(Dataset entries)
● ● ●

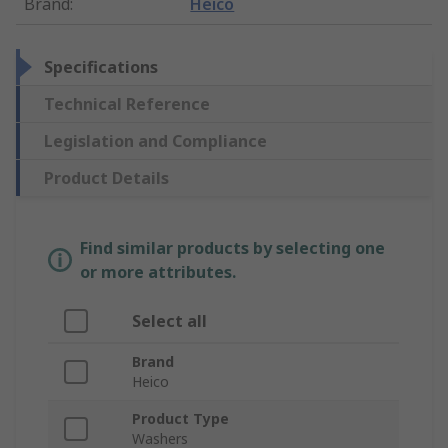
Brand
:
Heico
Specifications
Technical Reference
Legislation and Compliance
Product Details
Find similar products by selecting one
or more attributes.
Select all
Brand
Heico
Product Type
Washers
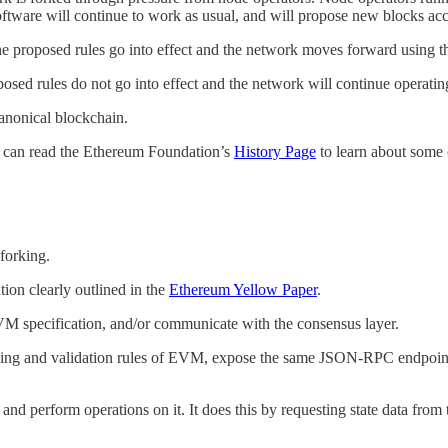
ftware will continue to work as usual, and will propose new blocks acco
the proposed rules go into effect and the network moves forward using 
oposed rules do not go into effect and the network will continue operatin
canonical blockchain.
 can read the Ethereum Foundation’s
History Page
to learn about some 
 forking.
ion clearly outlined in the
Ethereum Yellow Paper
.
VM specification, and/or communicate with the consensus layer.
ding and validation rules of EVM, expose the same JSON-RPC endpoints 
, and perform operations on it. It does this by requesting state data fr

● ● ●

• [BRIEF] Each entry is to be output exactly, and no picture is to appear.

• [EXERCISE SOLUTION]
Brand
:
Heico
Specifications
Technical Reference
Legislation and Compliance
Product Details
Find similar products by selecting one
or more attributes.
Select all
Brand
Heico
Product Type
Washers
ftware will continue to work as usual, and will propose new blocks acco
the proposed rules go into effect and the network moves forward using 
oposed rules do not go into effect and the network will continue operatin
canonical blockchain.
 can read the Ethereum Foundation’s
History Page
to learn about some 
 forking.
ion clearly outlined in the
Ethereum Yellow Paper
.
VM specification, and/or communicate with the consensus layer.
ding and validation rules of EVM, expose the same JSON-RPC endpoints 
, and perform operations on it. It does this by requesting state data fr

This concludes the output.